Reproduce exactly, from the data that follows, the line with "knife block: none [274,251,334,324]", the line with "coffee cup: none", and every line that lies between them.

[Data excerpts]
Content starts

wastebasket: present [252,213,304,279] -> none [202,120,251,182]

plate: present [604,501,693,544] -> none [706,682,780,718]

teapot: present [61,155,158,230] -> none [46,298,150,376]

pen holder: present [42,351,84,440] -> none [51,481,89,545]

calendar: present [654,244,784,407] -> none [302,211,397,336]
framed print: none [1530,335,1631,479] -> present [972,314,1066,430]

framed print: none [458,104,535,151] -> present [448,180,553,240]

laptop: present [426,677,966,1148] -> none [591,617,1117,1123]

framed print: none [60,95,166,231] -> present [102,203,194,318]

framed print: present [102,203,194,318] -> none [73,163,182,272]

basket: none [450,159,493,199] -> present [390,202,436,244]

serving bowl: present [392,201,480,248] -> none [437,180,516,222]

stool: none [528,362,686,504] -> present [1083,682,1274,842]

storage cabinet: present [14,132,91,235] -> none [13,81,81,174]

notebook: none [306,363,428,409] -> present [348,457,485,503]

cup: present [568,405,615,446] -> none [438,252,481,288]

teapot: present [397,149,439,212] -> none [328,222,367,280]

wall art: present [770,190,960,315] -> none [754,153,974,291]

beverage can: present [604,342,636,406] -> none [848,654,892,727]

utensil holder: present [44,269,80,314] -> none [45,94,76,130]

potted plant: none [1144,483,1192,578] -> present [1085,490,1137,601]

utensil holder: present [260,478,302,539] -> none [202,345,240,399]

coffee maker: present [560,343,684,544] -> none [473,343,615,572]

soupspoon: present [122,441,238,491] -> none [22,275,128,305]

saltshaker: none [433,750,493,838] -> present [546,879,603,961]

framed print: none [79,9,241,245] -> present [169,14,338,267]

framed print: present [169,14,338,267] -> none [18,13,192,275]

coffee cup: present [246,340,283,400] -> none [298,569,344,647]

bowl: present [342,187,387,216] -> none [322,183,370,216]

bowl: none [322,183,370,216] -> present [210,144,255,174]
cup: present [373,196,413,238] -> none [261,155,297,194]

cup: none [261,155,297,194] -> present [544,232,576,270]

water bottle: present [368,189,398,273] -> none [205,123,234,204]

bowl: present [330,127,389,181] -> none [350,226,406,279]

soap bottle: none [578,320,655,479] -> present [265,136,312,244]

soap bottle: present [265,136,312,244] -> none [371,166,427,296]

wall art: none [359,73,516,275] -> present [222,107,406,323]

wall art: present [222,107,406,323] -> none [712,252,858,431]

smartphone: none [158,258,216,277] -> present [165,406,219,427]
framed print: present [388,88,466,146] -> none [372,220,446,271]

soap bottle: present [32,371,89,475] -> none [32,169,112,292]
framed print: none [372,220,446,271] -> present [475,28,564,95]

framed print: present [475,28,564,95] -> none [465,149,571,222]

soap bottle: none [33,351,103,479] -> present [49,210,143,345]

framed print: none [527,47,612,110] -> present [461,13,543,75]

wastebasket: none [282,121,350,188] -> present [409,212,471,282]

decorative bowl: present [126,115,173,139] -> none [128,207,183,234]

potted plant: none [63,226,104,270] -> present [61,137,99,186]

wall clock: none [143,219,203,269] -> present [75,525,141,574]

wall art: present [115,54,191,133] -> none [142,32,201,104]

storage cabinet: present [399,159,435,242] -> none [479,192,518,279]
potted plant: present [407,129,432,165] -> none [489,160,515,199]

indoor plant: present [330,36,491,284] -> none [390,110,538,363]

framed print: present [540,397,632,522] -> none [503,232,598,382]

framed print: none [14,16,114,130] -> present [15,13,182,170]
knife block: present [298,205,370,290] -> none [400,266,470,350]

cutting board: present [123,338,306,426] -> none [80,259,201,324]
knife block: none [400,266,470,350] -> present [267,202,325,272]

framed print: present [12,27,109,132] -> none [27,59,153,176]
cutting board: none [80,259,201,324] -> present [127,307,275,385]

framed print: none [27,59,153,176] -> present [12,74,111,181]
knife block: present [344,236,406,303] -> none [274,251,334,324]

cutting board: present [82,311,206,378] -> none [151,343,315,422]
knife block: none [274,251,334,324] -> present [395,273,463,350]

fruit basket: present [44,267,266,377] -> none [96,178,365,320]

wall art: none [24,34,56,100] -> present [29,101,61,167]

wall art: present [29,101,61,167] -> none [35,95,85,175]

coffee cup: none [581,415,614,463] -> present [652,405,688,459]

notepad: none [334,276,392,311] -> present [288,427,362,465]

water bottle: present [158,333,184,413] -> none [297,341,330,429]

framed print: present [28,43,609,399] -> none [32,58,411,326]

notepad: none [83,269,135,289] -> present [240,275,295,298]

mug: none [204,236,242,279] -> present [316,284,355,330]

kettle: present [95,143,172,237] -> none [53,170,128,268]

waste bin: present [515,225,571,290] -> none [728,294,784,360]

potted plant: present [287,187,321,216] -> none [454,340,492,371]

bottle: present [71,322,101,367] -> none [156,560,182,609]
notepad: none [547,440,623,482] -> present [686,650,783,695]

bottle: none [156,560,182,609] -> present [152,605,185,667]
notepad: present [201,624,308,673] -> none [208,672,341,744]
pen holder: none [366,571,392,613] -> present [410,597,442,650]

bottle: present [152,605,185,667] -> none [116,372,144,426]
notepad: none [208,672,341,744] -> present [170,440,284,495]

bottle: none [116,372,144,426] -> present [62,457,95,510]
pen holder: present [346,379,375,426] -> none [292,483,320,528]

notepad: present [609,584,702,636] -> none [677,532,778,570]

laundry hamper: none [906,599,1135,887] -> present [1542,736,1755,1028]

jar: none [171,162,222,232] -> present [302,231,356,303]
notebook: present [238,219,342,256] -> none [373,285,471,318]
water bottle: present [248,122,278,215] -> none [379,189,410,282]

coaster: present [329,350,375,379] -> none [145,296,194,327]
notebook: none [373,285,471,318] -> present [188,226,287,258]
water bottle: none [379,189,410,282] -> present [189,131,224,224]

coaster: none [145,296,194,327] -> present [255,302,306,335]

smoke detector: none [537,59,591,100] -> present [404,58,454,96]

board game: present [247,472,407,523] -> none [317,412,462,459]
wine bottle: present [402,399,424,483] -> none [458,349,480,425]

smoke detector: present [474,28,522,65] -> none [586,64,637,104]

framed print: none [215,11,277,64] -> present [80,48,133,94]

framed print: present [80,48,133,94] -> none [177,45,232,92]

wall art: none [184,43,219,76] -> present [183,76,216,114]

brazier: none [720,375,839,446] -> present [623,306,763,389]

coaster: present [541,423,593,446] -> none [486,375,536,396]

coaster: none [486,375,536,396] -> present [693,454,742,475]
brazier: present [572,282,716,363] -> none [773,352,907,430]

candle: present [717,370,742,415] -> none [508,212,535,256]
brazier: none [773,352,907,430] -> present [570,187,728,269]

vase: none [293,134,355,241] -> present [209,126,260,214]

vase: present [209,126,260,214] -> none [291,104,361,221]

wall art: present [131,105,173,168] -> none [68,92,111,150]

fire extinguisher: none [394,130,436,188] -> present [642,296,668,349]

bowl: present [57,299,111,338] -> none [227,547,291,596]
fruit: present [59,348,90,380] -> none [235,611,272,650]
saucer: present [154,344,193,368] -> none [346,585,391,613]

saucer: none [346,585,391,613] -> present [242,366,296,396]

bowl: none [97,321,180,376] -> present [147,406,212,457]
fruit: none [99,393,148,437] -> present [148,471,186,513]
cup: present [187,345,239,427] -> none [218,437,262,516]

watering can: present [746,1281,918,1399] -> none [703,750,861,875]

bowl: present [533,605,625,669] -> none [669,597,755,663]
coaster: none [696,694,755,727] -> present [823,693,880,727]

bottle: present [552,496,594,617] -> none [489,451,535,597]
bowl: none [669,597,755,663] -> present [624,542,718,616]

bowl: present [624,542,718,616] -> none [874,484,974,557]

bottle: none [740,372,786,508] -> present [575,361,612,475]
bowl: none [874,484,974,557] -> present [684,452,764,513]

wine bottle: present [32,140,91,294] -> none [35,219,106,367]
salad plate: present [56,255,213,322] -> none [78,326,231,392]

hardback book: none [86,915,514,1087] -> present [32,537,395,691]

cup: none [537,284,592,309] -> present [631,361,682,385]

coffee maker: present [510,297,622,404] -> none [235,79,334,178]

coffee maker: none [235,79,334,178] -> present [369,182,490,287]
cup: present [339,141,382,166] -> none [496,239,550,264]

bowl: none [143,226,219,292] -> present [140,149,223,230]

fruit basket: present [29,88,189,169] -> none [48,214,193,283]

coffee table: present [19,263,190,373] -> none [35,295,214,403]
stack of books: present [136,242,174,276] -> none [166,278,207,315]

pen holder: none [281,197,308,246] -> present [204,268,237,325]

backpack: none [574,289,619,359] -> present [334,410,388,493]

Content ends

• SOLUTION TO THE PROBLEM
knife block: none [274,251,334,324] -> present [395,273,463,350]

fruit basket: present [44,267,266,377] -> none [96,178,365,320]

wall art: none [24,34,56,100] -> present [29,101,61,167]

wall art: present [29,101,61,167] -> none [35,95,85,175]

coffee cup: none [581,415,614,463] -> present [652,405,688,459]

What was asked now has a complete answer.